Saved data entries:

+-------+

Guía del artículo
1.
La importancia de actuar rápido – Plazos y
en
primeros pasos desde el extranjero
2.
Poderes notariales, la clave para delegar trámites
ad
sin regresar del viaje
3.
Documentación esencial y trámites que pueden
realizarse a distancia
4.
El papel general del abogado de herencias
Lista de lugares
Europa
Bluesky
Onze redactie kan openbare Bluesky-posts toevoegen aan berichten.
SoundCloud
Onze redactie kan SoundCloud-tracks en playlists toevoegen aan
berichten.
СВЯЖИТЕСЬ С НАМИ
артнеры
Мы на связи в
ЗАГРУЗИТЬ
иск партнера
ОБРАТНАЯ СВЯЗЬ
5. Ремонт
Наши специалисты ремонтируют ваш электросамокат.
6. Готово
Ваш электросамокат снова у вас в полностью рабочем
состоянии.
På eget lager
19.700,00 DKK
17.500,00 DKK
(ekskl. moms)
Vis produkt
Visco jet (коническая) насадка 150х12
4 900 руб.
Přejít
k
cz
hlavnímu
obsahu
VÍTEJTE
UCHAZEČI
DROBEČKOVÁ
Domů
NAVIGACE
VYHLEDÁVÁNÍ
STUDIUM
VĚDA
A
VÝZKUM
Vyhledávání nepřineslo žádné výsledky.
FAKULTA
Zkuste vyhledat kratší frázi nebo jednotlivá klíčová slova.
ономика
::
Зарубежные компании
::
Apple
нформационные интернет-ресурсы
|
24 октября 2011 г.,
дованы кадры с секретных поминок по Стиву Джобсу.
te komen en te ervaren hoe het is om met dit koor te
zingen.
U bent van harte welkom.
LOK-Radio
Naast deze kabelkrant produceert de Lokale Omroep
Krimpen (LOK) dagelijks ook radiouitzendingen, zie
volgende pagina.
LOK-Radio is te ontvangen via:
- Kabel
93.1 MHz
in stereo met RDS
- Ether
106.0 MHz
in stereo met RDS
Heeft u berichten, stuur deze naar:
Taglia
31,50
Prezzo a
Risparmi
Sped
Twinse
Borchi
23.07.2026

+-------+

Task directions: A complete answer gives every line of the records holding "redactie".

Task output:
Onze redactie kan openbare Bluesky-posts toevoegen aan berichten.
Onze redactie kan SoundCloud-tracks en playlists toevoegen aan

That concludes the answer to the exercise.